For Mousumi, who scored 83.14 per cent in Madhyamik and 82.6 per cent in the Higher Secondary examination, studying medicine has always been a goal. Her mother, who realised early that her daughter had potential, put her in the Birbhum centre of the Al-Ameen Mission in Class V. After Class X, she went to the organisation's Uluberia centre.
"Whenever I returned home and took it easy for a few hours, it was my mother who would remind me that I should not waver from my goal.

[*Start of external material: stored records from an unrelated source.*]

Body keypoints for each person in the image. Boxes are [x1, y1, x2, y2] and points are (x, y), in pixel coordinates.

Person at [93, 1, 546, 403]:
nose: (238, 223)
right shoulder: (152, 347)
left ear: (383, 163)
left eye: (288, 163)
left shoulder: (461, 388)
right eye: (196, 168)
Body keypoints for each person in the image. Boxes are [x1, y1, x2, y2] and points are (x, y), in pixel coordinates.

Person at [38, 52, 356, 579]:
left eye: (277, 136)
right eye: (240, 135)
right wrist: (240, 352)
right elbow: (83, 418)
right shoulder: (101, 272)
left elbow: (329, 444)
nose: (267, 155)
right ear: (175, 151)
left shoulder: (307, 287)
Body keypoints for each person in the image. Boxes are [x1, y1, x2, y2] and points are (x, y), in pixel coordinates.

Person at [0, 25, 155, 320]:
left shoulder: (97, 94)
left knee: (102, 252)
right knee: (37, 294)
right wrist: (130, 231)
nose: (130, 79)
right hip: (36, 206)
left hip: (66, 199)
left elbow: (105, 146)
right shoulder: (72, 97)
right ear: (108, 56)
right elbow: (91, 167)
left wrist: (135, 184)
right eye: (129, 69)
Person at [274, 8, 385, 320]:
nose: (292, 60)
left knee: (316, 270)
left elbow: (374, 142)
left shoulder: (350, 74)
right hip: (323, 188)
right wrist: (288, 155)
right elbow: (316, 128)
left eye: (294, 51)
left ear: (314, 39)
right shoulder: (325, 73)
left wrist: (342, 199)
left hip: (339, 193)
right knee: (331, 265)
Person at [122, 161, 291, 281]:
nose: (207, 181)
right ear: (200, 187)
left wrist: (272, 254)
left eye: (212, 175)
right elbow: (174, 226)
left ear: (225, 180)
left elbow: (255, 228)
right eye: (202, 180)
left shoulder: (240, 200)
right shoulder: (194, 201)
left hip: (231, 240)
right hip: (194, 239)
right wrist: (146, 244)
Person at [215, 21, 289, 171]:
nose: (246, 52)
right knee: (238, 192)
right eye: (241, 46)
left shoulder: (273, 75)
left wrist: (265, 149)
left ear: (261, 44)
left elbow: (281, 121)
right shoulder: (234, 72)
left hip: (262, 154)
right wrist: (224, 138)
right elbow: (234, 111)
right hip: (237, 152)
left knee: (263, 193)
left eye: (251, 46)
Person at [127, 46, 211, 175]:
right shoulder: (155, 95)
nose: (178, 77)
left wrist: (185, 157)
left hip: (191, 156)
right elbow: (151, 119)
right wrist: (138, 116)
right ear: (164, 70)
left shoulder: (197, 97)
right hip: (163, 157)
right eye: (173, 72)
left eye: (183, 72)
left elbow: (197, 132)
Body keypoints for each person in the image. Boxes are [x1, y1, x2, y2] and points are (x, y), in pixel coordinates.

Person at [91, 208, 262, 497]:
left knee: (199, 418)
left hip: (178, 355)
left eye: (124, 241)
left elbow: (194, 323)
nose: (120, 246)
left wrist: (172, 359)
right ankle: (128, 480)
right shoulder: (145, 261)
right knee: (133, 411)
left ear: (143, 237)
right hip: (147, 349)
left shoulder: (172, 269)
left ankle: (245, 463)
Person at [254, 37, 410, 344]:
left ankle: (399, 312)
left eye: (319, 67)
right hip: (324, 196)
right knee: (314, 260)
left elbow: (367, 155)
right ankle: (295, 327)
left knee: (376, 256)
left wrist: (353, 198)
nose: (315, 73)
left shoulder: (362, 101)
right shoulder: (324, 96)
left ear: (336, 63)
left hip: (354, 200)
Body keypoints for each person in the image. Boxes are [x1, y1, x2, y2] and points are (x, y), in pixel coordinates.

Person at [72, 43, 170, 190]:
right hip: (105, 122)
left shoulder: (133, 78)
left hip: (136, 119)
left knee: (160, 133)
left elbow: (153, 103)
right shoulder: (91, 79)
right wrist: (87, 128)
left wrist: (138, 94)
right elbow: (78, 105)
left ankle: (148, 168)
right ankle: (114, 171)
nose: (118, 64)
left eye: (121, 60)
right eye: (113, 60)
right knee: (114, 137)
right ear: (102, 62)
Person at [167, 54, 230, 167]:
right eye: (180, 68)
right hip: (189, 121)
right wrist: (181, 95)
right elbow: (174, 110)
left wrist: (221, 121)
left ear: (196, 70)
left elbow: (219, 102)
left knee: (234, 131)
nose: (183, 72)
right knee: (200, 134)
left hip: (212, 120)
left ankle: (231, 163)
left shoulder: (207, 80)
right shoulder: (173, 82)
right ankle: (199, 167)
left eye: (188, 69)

She made it clear that it was not possible for her to fund my higher studies and so I should score enough to win scholarships," Mousumi said.
Winning the Dr Amiya Kumar Bose Memorial Award was just what Mousumi had been hoping for. "This scholarship means a lot to me because it will enable me to complete my medical studies without having to worry about how to pay the fees or buy books. We are grateful to her for giving us this opportunity," said Mousumi of Bose's gynaecologist daughter Gitasree Mukherjee, who instituted the scholarship in her father's name in 2015.
"Dr Mukherjee met us (co-winner Mosammad Hasina Parvin and her) last Saturday at the Science City auditorium and congratulated us. She told us that she had studied at the same college as ours. It felt good."
Mousumi, who started attending classes with borrowed books, aspires to be a cardiologist.
"My mother was married off when she was in Class VIII and could not continue her studies despite wanting to. She has had to raise us single-handedly but she never gave up. She keeps telling me that I should first become financially independent and only then marry," she said.
Mousumi's classes end at 4pm, after which she travels to Sealdah to take a train to Dum Dum, where she lives in a private hostel. "Medical science is not easy and I have to go back to what has been taught during the weekend. But I am determined to become a good doctor. I want to treat patients who cannot afford to pay for it," she said.